Leninist theorists argue that this process (the "formation of relative surpluses") is blocked for third-world capitalists because of their investment strategy of channeling their capital investments into exports of locally produced goods and then compounding the contradiction by locking themselves into import substitution (instead of, as formerly, into conspicuous consumption).

Import substitution - the decision to manufacture domestically what before had been imported (a major trend after the second world war) — is arguably self-defeating as a way to capitalist development. But the propriety of advising the capitalist class on how to "correct" the situation (even if this means replacing wholesale one gang of accumulators with another) is highly dubious at best.

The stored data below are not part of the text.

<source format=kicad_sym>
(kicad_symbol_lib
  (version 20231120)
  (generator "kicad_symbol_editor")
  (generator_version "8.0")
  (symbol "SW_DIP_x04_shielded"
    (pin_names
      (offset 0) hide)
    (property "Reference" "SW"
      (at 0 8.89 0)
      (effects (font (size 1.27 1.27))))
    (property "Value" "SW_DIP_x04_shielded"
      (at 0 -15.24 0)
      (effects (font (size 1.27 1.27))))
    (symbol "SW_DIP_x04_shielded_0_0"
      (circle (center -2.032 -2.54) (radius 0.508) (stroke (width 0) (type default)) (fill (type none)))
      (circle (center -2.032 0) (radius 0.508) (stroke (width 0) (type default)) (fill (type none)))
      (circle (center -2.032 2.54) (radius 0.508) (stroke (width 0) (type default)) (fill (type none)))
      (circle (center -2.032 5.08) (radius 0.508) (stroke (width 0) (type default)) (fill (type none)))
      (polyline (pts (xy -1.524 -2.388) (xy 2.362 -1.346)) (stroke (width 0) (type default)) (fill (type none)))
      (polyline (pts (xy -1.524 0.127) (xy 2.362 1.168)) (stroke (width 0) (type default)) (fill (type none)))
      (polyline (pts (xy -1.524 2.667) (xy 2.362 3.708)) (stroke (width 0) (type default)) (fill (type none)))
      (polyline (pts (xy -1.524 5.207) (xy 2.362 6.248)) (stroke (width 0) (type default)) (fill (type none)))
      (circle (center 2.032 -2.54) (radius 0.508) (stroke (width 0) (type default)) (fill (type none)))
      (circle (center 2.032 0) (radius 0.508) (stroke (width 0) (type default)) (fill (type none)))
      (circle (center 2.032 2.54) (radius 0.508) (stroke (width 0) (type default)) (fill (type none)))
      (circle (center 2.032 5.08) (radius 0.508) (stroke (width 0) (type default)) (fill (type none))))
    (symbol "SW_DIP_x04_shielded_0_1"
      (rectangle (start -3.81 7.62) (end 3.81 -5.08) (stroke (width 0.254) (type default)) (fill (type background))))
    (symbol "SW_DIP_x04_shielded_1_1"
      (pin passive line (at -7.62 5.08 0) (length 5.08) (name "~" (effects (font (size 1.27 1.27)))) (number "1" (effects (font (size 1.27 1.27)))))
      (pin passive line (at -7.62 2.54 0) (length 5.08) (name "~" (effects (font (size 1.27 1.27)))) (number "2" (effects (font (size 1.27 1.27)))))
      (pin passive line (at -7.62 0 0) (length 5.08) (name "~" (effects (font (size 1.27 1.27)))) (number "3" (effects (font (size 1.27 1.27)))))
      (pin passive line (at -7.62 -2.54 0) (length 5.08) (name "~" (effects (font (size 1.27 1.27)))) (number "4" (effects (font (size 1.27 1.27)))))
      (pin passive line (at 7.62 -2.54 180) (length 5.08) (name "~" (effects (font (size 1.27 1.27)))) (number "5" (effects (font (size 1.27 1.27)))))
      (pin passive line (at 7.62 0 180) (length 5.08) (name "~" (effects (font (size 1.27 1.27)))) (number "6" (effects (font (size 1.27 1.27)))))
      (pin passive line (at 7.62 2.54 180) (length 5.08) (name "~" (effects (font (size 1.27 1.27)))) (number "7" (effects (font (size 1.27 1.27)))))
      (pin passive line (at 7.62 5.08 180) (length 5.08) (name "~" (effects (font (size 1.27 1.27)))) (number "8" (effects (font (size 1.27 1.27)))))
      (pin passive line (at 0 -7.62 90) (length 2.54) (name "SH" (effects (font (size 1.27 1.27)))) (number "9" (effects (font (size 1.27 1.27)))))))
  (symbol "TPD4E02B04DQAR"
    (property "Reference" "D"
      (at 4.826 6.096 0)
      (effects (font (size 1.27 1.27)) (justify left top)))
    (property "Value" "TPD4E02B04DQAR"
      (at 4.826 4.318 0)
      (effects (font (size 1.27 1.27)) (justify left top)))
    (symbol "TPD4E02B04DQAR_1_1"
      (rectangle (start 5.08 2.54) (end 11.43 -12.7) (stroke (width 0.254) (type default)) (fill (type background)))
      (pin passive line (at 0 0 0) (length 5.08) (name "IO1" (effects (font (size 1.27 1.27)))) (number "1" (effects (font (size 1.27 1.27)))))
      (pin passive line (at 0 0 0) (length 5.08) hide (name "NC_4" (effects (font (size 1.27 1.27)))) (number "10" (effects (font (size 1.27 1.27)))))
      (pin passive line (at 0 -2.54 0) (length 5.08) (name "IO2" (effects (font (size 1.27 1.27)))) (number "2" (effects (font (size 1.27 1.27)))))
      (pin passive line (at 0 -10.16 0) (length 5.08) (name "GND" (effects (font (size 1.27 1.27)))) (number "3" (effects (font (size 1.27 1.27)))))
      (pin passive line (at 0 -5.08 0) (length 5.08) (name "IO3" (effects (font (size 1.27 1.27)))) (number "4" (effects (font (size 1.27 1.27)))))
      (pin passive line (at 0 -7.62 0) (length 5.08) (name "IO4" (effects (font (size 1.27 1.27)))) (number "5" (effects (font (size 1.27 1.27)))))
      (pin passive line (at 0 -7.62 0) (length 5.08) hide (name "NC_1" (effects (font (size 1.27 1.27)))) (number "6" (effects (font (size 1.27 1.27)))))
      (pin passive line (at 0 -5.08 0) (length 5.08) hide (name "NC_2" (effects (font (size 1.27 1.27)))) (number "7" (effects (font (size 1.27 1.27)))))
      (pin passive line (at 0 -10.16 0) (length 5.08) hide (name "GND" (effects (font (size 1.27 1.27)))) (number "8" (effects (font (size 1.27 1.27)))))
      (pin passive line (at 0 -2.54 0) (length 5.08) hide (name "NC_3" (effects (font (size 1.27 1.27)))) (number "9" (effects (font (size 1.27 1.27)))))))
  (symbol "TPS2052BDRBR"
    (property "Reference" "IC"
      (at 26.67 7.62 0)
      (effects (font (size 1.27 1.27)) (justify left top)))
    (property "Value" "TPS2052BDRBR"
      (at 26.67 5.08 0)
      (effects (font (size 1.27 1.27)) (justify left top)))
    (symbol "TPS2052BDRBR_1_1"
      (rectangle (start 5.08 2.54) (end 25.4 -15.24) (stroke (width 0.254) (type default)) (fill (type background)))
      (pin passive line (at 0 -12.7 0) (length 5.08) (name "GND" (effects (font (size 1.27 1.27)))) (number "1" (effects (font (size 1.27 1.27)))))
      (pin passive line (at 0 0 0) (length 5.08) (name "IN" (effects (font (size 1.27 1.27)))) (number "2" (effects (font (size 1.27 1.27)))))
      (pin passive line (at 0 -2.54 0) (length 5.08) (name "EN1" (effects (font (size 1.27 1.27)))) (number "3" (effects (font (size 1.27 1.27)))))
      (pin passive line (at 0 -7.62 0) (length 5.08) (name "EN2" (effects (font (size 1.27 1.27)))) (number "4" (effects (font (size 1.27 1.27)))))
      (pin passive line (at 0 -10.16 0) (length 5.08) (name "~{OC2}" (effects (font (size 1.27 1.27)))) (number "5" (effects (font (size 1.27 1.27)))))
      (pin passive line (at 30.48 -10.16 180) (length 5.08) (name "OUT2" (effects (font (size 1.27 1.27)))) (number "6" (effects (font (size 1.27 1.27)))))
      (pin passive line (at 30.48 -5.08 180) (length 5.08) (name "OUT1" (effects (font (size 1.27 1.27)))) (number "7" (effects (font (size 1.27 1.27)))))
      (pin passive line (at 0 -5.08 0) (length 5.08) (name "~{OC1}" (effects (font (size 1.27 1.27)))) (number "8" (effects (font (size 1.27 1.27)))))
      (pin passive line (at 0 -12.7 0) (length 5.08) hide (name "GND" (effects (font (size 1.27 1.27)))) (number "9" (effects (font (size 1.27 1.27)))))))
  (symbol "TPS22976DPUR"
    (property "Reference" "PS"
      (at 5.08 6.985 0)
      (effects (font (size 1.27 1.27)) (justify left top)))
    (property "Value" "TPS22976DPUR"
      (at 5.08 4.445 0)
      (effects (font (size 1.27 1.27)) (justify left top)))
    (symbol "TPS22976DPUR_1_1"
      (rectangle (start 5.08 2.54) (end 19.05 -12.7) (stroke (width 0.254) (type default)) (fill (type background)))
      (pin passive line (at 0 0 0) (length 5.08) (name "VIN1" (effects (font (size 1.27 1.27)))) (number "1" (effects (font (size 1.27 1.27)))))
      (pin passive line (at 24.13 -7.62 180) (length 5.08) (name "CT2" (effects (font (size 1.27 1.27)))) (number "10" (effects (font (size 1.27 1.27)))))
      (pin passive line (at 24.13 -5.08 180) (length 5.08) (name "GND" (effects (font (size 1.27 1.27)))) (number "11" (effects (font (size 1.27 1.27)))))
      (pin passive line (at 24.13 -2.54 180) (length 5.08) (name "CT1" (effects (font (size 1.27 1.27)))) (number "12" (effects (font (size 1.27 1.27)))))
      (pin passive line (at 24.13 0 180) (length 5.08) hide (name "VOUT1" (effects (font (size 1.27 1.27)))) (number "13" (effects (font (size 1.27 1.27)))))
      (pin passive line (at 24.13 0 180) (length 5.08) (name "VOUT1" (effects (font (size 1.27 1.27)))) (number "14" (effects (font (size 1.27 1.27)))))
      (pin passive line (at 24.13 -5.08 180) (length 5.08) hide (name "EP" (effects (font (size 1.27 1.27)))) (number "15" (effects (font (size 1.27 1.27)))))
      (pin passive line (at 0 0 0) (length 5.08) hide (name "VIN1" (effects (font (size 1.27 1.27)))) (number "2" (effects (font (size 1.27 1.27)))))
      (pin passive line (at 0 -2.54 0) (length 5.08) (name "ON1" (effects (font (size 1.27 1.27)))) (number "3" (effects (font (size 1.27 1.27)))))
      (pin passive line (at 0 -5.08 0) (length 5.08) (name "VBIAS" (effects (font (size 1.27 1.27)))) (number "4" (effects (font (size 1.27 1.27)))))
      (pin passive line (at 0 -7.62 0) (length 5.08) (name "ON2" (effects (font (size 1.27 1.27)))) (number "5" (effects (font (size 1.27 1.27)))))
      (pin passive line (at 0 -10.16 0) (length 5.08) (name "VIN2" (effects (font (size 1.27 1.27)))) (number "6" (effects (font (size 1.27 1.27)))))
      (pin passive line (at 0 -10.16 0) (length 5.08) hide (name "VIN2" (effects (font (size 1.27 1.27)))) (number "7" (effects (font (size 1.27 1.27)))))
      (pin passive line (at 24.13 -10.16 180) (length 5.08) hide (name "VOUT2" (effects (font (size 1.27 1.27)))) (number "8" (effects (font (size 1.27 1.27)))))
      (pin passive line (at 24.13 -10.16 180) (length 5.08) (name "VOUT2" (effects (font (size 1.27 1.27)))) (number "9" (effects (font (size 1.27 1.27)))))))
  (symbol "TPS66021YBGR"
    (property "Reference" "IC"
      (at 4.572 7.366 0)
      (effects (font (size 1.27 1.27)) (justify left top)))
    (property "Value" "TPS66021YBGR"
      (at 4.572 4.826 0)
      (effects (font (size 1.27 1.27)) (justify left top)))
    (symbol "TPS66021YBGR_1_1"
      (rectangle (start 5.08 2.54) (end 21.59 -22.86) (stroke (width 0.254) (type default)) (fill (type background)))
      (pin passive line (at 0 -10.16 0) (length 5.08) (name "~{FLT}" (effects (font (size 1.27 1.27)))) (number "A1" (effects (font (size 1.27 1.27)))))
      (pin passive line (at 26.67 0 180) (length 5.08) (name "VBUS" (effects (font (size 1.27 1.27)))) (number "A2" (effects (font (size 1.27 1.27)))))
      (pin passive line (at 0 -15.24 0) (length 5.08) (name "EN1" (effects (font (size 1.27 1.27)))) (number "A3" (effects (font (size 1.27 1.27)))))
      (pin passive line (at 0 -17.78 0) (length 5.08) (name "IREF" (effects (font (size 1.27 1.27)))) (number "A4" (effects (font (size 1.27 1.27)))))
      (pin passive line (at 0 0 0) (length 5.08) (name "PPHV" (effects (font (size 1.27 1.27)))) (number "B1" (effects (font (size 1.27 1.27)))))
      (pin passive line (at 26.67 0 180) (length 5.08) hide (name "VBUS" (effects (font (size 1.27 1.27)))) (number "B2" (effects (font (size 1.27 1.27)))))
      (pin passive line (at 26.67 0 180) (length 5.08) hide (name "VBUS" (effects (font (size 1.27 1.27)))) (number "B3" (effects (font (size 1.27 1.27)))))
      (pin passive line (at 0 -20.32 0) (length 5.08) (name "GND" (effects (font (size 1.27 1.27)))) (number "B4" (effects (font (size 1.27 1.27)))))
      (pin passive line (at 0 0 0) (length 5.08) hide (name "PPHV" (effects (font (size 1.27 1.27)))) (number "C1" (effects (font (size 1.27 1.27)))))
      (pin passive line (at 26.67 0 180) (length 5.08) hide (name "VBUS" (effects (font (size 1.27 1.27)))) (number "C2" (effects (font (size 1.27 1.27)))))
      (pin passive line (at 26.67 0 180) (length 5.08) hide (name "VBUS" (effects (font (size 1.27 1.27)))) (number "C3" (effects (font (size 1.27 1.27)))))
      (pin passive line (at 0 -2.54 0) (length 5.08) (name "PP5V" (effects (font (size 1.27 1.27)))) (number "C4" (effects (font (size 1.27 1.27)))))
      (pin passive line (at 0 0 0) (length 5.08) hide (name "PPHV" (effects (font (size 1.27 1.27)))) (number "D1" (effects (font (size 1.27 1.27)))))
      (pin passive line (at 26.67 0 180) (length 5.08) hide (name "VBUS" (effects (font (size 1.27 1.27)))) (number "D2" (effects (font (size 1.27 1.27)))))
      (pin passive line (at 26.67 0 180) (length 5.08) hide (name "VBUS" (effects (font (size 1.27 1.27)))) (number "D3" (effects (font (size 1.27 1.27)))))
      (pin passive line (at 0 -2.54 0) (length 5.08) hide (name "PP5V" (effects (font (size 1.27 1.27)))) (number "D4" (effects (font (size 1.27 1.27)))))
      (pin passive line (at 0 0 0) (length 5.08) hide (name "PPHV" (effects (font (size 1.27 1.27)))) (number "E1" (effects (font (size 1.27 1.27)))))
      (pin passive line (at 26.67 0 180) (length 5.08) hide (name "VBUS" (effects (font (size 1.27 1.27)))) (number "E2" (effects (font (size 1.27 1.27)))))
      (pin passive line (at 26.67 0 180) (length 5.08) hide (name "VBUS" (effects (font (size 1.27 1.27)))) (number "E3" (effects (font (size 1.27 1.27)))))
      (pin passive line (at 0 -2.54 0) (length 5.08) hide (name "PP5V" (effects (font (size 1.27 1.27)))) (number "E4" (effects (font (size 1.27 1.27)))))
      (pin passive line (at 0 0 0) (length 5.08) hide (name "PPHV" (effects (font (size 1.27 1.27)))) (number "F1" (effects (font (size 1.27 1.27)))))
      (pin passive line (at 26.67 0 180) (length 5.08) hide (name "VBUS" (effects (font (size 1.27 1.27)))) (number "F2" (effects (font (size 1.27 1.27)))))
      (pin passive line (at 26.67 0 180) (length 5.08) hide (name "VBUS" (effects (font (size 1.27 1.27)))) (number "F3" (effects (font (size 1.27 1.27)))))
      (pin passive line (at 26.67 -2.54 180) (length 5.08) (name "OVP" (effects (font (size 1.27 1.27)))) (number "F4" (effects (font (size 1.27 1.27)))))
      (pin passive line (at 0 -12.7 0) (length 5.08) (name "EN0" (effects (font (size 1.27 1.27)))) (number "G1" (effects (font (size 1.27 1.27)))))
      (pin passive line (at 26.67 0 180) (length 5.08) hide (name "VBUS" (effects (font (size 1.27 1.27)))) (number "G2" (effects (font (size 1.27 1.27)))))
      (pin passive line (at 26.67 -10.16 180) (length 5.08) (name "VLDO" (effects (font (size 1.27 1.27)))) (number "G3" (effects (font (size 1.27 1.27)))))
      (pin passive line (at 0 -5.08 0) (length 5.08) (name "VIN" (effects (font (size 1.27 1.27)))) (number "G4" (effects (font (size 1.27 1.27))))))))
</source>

It is not necessary, as Leninists claim, for the working class to achieve its emancipation from capital, in the underdeveloped countries or anywhere else, by proceeding to place commodity production on a competitive footing through the foundation of so-called "proletarian republics" (state-capitalist regimes) as a supposed means of allowing productive capital to build up its base of profits by turning its investments to light industry. State capitalism is not a necessary step in third-world countries towards socialism but just another road to capitalism.